Problem statement => Below are the records; give again exactly the line with "[432,327,473,338] Odawa ->", the line with "(145, 400) none", and each line that lies between them, and nothing besides.

Exercise input Block Start

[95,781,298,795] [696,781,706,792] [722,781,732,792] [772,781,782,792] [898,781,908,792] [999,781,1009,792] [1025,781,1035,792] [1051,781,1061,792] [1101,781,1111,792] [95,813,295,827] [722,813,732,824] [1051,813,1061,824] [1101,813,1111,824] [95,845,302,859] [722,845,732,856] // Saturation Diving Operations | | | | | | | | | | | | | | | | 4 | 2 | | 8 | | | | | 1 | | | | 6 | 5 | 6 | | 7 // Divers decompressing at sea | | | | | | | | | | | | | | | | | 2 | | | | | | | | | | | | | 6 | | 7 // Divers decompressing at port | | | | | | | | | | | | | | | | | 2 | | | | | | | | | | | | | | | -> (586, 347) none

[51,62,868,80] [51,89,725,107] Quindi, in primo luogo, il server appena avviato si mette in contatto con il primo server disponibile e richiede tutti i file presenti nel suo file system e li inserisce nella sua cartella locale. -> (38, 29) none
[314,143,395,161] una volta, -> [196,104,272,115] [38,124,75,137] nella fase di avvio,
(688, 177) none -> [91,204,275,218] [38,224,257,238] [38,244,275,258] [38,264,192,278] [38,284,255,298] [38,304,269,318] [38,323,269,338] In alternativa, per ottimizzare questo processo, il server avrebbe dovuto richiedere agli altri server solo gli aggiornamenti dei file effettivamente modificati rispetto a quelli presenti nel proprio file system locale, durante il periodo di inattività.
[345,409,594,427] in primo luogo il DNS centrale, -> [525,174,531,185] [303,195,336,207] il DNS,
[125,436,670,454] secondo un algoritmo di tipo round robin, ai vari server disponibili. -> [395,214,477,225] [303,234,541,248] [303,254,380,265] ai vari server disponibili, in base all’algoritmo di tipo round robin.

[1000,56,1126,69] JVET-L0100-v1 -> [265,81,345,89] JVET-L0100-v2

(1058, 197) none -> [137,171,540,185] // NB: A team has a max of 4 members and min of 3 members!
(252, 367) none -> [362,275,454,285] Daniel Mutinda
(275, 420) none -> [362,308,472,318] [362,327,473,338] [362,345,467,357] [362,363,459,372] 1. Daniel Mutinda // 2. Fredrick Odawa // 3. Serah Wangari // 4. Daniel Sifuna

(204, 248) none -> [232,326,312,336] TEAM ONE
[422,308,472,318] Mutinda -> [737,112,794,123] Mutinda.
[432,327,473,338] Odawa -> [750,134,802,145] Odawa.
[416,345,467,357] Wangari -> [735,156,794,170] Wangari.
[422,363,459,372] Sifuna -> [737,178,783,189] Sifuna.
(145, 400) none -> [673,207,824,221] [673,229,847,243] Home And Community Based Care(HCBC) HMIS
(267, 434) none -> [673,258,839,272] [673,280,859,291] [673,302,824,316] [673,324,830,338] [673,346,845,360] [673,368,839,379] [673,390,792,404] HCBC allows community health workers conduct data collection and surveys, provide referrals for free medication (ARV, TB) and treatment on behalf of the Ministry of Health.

Exercise input Block End

Answer section =>
[432,327,473,338] Odawa -> [750,134,802,145] Odawa.
[416,345,467,357] Wangari -> [735,156,794,170] Wangari.
[422,363,459,372] Sifuna -> [737,178,783,189] Sifuna.
(145, 400) none -> [673,207,824,221] [673,229,847,243] Home And Community Based Care(HCBC) HMIS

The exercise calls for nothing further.